• BRIEF:
Write out word for word the lines of the items, starting with the line that contains "class: Amphibia" and going on through the line that contains "scientific name: Barisia imbricata". Include both of those lines.

====

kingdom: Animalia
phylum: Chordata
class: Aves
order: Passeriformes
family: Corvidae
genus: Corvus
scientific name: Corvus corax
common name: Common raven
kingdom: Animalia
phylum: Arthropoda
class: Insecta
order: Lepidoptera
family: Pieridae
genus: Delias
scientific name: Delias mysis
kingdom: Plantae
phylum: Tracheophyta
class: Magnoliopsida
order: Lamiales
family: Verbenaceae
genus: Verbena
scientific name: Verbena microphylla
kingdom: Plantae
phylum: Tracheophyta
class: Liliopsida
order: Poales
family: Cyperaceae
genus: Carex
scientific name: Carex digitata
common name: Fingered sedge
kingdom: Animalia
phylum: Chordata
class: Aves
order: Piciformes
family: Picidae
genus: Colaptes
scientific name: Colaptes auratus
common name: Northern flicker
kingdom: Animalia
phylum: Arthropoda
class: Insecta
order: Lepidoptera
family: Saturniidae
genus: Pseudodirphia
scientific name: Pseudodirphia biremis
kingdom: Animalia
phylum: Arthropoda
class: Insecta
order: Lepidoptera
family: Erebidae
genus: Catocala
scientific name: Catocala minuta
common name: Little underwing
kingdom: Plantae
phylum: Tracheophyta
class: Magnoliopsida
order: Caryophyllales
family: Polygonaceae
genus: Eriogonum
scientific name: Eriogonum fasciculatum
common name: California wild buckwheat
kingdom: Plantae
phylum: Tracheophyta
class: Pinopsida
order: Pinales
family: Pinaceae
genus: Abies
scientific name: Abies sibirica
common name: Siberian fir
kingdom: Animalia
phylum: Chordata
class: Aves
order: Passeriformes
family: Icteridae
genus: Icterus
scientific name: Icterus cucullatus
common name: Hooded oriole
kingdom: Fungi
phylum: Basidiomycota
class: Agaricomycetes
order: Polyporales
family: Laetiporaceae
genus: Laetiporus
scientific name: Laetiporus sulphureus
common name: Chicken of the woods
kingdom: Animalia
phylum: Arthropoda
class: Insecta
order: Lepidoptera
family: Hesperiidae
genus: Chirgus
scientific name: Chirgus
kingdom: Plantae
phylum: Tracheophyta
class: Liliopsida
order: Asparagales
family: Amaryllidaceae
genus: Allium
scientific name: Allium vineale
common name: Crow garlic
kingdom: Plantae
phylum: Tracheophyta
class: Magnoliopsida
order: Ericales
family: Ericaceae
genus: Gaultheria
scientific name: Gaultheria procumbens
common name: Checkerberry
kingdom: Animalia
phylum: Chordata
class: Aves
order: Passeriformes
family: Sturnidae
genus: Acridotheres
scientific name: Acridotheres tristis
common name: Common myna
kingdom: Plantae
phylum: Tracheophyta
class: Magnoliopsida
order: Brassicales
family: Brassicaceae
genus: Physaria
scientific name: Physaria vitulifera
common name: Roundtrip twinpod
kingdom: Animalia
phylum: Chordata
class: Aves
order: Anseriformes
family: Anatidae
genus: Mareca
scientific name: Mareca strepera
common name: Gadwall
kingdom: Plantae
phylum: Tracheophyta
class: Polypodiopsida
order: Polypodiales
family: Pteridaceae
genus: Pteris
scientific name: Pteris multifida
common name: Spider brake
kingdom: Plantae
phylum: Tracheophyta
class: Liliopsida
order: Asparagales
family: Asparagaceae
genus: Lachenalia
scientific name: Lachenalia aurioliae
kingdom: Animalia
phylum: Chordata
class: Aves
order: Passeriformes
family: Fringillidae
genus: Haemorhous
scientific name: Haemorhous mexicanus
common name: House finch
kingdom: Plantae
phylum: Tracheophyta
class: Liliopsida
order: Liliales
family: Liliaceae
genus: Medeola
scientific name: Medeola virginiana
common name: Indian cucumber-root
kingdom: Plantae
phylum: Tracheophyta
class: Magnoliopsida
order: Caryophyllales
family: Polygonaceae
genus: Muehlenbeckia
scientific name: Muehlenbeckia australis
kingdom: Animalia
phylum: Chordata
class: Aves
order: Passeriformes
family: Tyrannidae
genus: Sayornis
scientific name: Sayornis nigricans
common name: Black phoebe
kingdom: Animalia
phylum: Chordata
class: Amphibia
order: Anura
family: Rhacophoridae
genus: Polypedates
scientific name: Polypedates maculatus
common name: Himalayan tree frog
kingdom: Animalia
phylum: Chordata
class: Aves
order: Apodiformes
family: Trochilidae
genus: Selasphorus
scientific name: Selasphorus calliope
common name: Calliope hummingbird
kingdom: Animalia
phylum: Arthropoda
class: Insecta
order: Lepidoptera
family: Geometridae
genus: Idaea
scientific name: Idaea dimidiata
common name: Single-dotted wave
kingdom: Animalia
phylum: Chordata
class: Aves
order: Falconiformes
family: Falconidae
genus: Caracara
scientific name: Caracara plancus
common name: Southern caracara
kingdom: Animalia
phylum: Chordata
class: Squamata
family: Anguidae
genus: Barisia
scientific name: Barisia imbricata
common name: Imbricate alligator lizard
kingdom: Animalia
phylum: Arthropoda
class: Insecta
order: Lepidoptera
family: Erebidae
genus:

====

• WRITTEN REPLY:
class: Amphibia
order: Anura
family: Rhacophoridae
genus: Polypedates
scientific name: Polypedates maculatus
common name: Himalayan tree frog
kingdom: Animalia
phylum: Chordata
class: Aves
order: Apodiformes
family: Trochilidae
genus: Selasphorus
scientific name: Selasphorus calliope
common name: Calliope hummingbird
kingdom: Animalia
phylum: Arthropoda
class: Insecta
order: Lepidoptera
family: Geometridae
genus: Idaea
scientific name: Idaea dimidiata
common name: Single-dotted wave
kingdom: Animalia
phylum: Chordata
class: Aves
order: Falconiformes
family: Falconidae
genus: Caracara
scientific name: Caracara plancus
common name: Southern caracara
kingdom: Animalia
phylum: Chordata
class: Squamata
family: Anguidae
genus: Barisia
scientific name: Barisia imbricata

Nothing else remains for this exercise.